Friday, September 30, 2011

Take the Good with the Bad.


Yes the shakes and yes they come and go and they're all a dealt hand. They're all to melt sand. Into glass real fast so I can see clearly for now. For there is a bird in flight with amber green eyes glinting like diamonds roaming through my heart making decoration decisions. Setting it up so cozy and the shadows are shed with light. They bathe and they recede. And they're response is one of bafflement. An exclamatory grimace ebbing into the crimson felt walls to echo through the skeletal system and leave through the ears and eyes; a depthless demise cries out fathomless. The drum is a cavernous one and there is room for the faithless, the faithful, the lost, the found, the leaves, the roots, and the crown. There is everything found in here: it is no surprise that we see through the tears in our eyes as the tidal pool glimmers with youth and problems. Because I do have these sorrow and triumphs. I don't let go of one thing to grasp another. I keep it all together and it makes itself known that it makes me up. The shakes are all part of it.
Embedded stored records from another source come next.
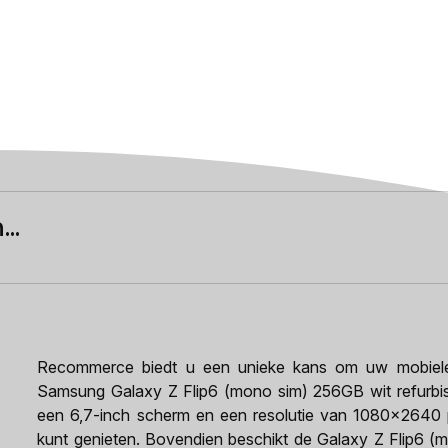
..
Recommerce biedt u een unieke kans om uw mobiele e
Samsung Galaxy Z Flip6 (mono sim) 256GB wit refurbis
een 6,7-inch scherm en een resolutie van 1080x2640 p
kunt genieten. Bovendien beschikt de Galaxy Z Flip6 (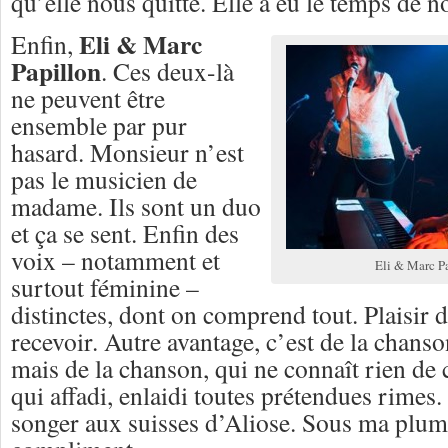
qu’elle nous quitte. Elle a eu le temps de 
Eli & Marc
Enfin,
Papillon
. Ces deux-là
ne peuvent être
ensemble par pur
hasard. Monsieur n’est
pas le musicien de
madame. Ils sont un duo
et ça se sent. Enfin des
voix – notamment et
Eli & Marc P
surtout féminine –
distinctes, dont on comprend tout. Plaisir d
recevoir. Autre avantage, c’est de la chans
mais de la chanson, qui ne connaît rien de c
qui affadi, enlaidi toutes prétendues rimes.
songer aux suisses d’Aliose. Sous ma plume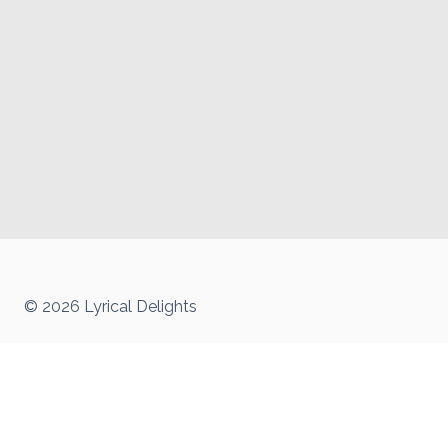
© 2026 Lyrical Delights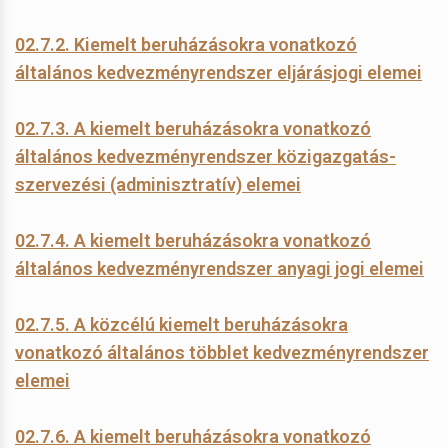
02.7.2. Kiemelt beruházásokra vonatkozó
általános kedvezményrendszer eljárásjogi elemei
02.7.3. A kiemelt beruházásokra vonatkozó
általános kedvezményrendszer közigazgatás-
szervezési (adminisztratív) elemei
02.7.4. A kiemelt beruházásokra vonatkozó
általános kedvezményrendszer anyagi jogi elemei
02.7.5. A közcélú kiemelt beruházásokra
vonatkozó általános többlet kedvezményrendszer
elemei
02.7.6. A kiemelt beruházásokra vonatkozó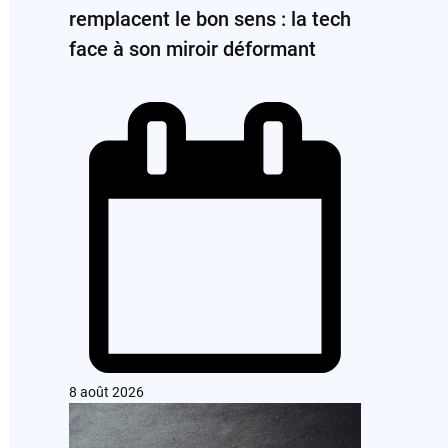
remplacent le bon sens : la tech
face à son miroir déformant
8 août 2026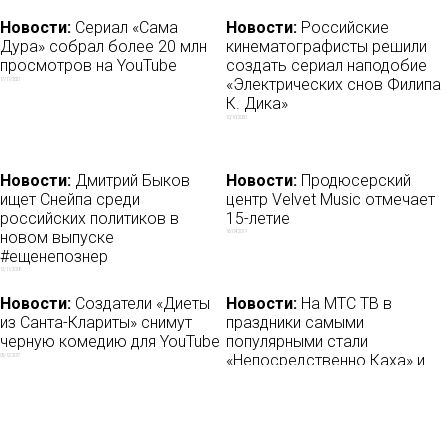
Новости:
Сериал «Сама
Новости:
Российские
Дура» собрал более 20 млн
кинематографисты решили
просмотров на YouTube
создать сериал наподобие
«Электрических снов Филипа
17/11/2021
К. Дика»
10/10/2020
Новости:
Дмитрий Быков
Новости:
Продюсерский
ищет Снейпа среди
центр Velvet Music отмечает
российских политиков в
15-летие
новом выпуске
16/04/2019
#ещенепознер
12/11/2018
Новости:
Создатели «Диеты
Новости:
На МТС ТВ в
из Санта-Клариты» снимут
праздники самыми
черную комедию для YouTube
популярными стали
«Непосредственно Каха» и
05/12/2017
«Один дома»
15/01/2021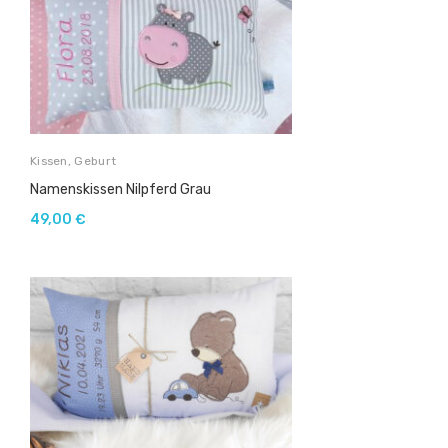
Kissen
,
Geburt
Namenskissen Nilpferd Grau
49,00
€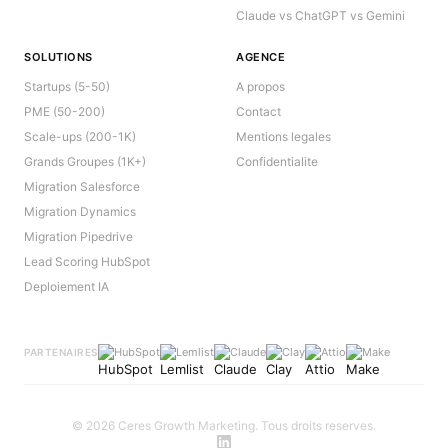
Claude vs ChatGPT vs Gemini
SOLUTIONS
AGENCE
Startups (5-50)
A propos
PME (50-200)
Contact
Scale-ups (200-1K)
Mentions legales
Grands Groupes (1K+)
Confidentialite
Migration Salesforce
Migration Dynamics
Migration Pipedrive
Lead Scoring HubSpot
Deploiement IA
HubSpot
Lemlist
Claude
Clay
Attio
Make
PARTENAIRES
©
2026
Ceres Growth Marketing. Tous droits reserves.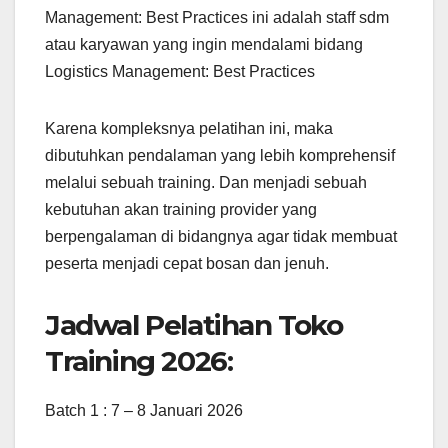
Management: Best Practices ini adalah staff sdm
atau karyawan yang ingin mendalami bidang
Logistics Management: Best Practices
Karena kompleksnya pelatihan ini, maka
dibutuhkan pendalaman yang lebih komprehensif
melalui sebuah training. Dan menjadi sebuah
kebutuhan akan training provider yang
berpengalaman di bidangnya agar tidak membuat
peserta menjadi cepat bosan dan jenuh.
Jadwal Pelatihan Toko
Training 2026:
Batch 1 : 7 – 8 Januari 2026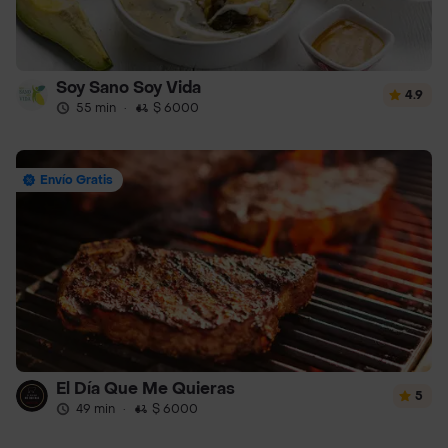
Soy Sano Soy Vida
4.9
55 min
·
$ 6000
Envío Gratis
El Día Que Me Quieras
5
49 min
·
$ 6000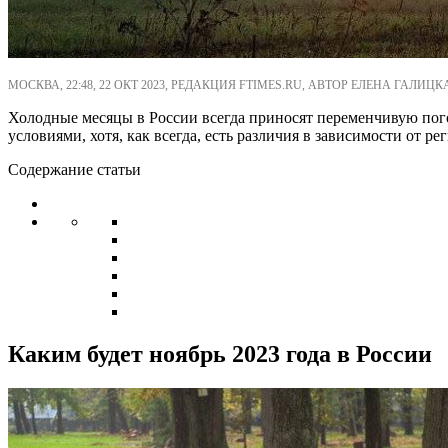
МОСКВА, 22:48, 22 ОКТ 2023, РЕДАКЦИЯ FTIMES.RU, АВТОР ЕЛЕНА ГАЛИЦК
Холодные месяцы в России всегда приносят переменчивую пого
условиями, хотя, как всегда, есть различия в зависимости от р
Содержание статьи
Каким будет ноябрь 2023 года в России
Sunday, September 18, 2011

Red Hot Gothic Rage.


I will try not to let it get the best of me: it can take the worst. Like those aches and pains. And that devious longing that creeps up like a rerun? Oh yes. Just the worst. I have a feeling I'll need the sharpest knife to cut the deepest wound. A removal of sorts to straighten everything out and make me seem crystal clear. A tuning fork spine with a bed full of scars. And it scares me how long it takes to wake up from my recurring dreams. I think the house is falling around me. I'm convinced there is a crowd noting my every move. I rear and buck. There is the red anger. There are my eyes losing sight and glowing white. This is the cause: you are convincing yourself of a lie. And it just gets better and better. The worst is a debt that you can't fret.


Friday, September 16, 2011

There There Misconceptions.

I felt along the lines of the insane.
And I don't know why I say I felt because I still feel it.
But I distance the lines and I get the feeling that they are further from each other than possible.
The treble kick and the feeble sick,
the weather rip and the feather tip.
I do not know.
But maybe they're all inter related and I just don't see it.
And I don't see why.
Maybe the honeybee and the ant are working together and I'm falling over myself trying not to fathom the truth.
That I could never be the same again?
It's a possibility.
That I couldn't work with who I was?
It's possible, somewhere along the line.